We are those who walk by the Spirit, alive, uncondemned. We could not imagine that Paul would think that we would interpret chapter 7 as not being responsible for our sins.
Rather, we are new creatures in Christ, and when we sin we are allowing the crucified, dead, old man in Adam to call the shots. That’s not who we are any more, but when we sin, we are doing the things of death.
Paul admits that when he allows the flesh to command his thinking and decisions, he is following the law of sin, which is the Mosaic Law (ROM 8:2), which is the perfect law of condemnation.
Wretched man that I am! Who will set me free from the body of this death? 25 Thanks be to God through Jesus Christ our Lord! So then, on the one hand I myself with my mind am serving the law of God, but on the other, with my flesh the law of sin.
Galatians and our passage in 1Jo 3 also bear this truth and so we can be confident in it.
But I say, walk by the Spirit, and you will not carry out the desire of the flesh. 17 For the flesh sets its desire against the Spirit, and the Spirit against the flesh; for these are in opposition to one another, so that you may not do the things that you please.
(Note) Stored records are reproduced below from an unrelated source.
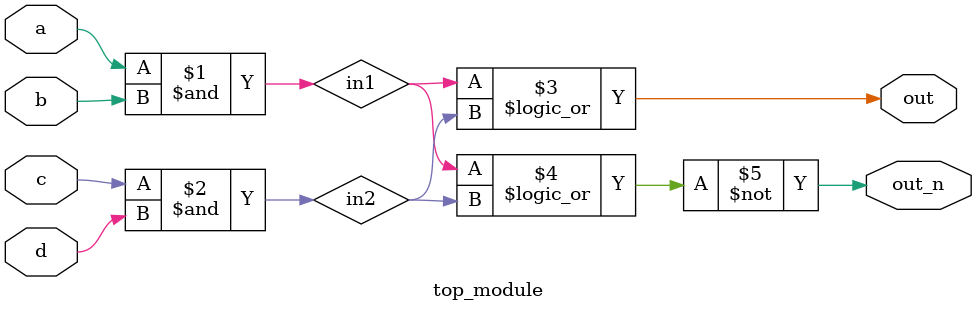
<source format=v>
`default_nettype none
module top_module(
    input a,
    input b,
    input c,
    input d,
    output out,
    output out_n   ); 

    wire in1, in2;
    assign in1 = a&b;
    assign in2 = c&d;
    
    assign out = in1||in2;
    assign out_n = ~(in1||in2);

endmodule


</source>
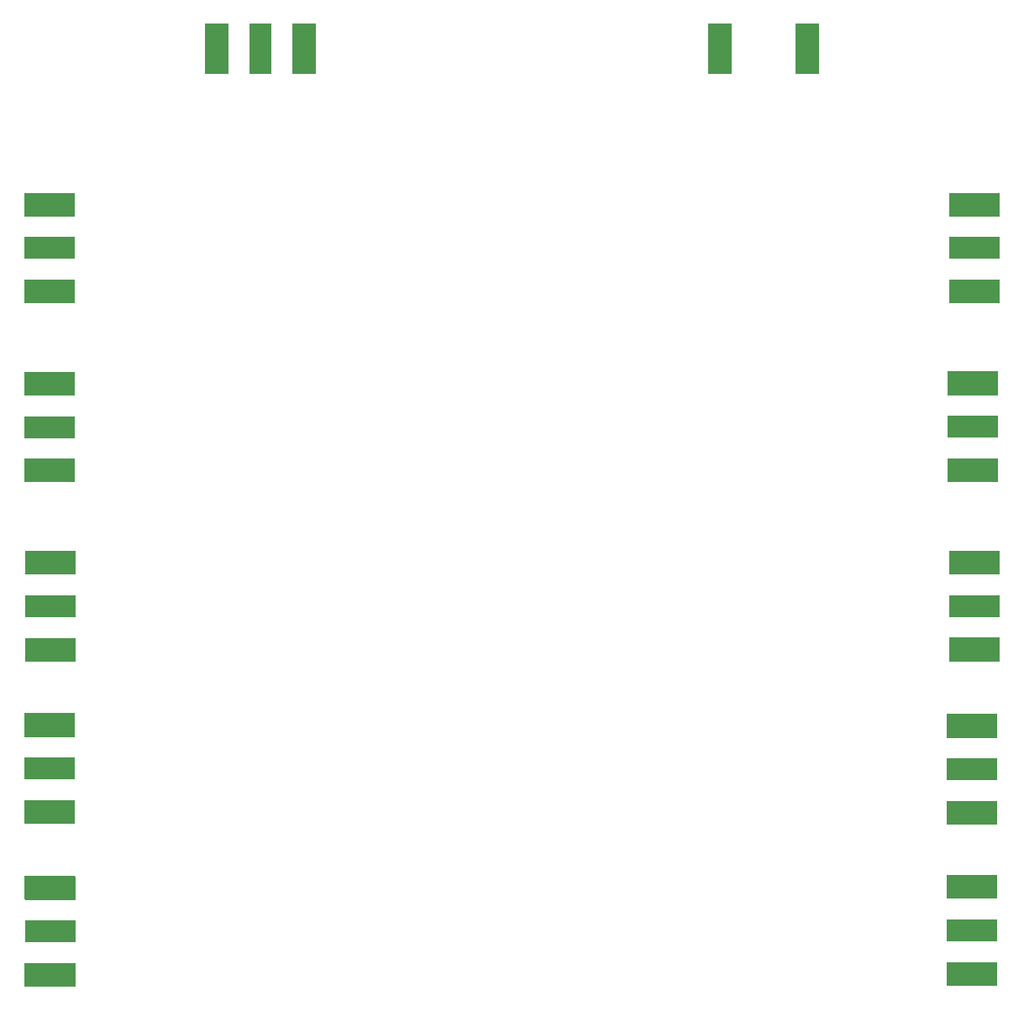
<source format=gts>
G04 #@! TF.GenerationSoftware,KiCad,Pcbnew,(6.0.1)*
G04 #@! TF.CreationDate,2022-06-06T21:41:38+02:00*
G04 #@! TF.ProjectId,rf_test_board,72665f74-6573-4745-9f62-6f6172642e6b,rev?*
G04 #@! TF.SameCoordinates,Original*
G04 #@! TF.FileFunction,Soldermask,Top*
G04 #@! TF.FilePolarity,Negative*
%FSLAX46Y46*%
G04 Gerber Fmt 4.6, Leading zero omitted, Abs format (unit mm)*
G04 Created by KiCad (PCBNEW (6.0.1)) date 2022-06-06 21:41:38*
%MOMM*%
%LPD*%
G01*
G04 APERTURE LIST*
%ADD10R,5.080000X2.420000*%
%ADD11R,5.080000X2.290000*%
%ADD12R,2.290000X5.080000*%
%ADD13R,2.420000X5.080000*%
G04 APERTURE END LIST*
D10*
X57129000Y-119421000D03*
X57129000Y-128181000D03*
D11*
X57129000Y-123801000D03*
D10*
X150297300Y-119394200D03*
X150297300Y-128154200D03*
X57093700Y-144549900D03*
X57093700Y-135789900D03*
D11*
X150304850Y-123799600D03*
D10*
X150304850Y-119419600D03*
X150304850Y-128179600D03*
D11*
X57097000Y-87694000D03*
D10*
X57097000Y-92074000D03*
X57097000Y-83314000D03*
X150114350Y-101341150D03*
X150114350Y-110101150D03*
D11*
X150063200Y-140273000D03*
D10*
X150063200Y-144653000D03*
X150063200Y-135893000D03*
X57092000Y-92075000D03*
X57092000Y-83315000D03*
D11*
X57087000Y-140196800D03*
D10*
X57087000Y-135816800D03*
X57087000Y-144576800D03*
X57067450Y-110132900D03*
X57067450Y-101372900D03*
D11*
X150114350Y-105714800D03*
D10*
X150114350Y-110094800D03*
X150114350Y-101334800D03*
X150068700Y-135878800D03*
X150068700Y-144638800D03*
D11*
X57073450Y-105752900D03*
D10*
X57073450Y-101372900D03*
X57073450Y-110132900D03*
X150069900Y-160882100D03*
X150069900Y-152122100D03*
D12*
X78305000Y-67624000D03*
D13*
X82685000Y-67624000D03*
X73925000Y-67624000D03*
D11*
X150275000Y-87682000D03*
D10*
X150275000Y-83302000D03*
X150275000Y-92062000D03*
D11*
X57112400Y-156605200D03*
D10*
X57112400Y-160985200D03*
X57112400Y-152225200D03*
D13*
X133398000Y-67635000D03*
X124638000Y-67635000D03*
D10*
X150274000Y-92074000D03*
X150274000Y-83314000D03*
D11*
X150063200Y-156503600D03*
D10*
X150063200Y-160883600D03*
X150063200Y-152123600D03*
X57130600Y-128180000D03*
X57130600Y-119420000D03*
X57092850Y-152204650D03*
X57092850Y-160964650D03*
M02*

</source>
From a slightly different perspective, the same conclusion is to be deduced from a statement like that found in Galatians 2:20.
“I have been crucified with Christ; and it is no longer I who live, but Christ lives in me; and the life which I now live in the flesh I live by faith in the Son of God, who loved me, and delivered Himself up for me.”
If only Christ lives in him then he should be sinless, but since he is not sinless, but Christ in truly the only “life” in him, then sin must not be a fundamental part of the new life. So, sin can easily be given the title of death.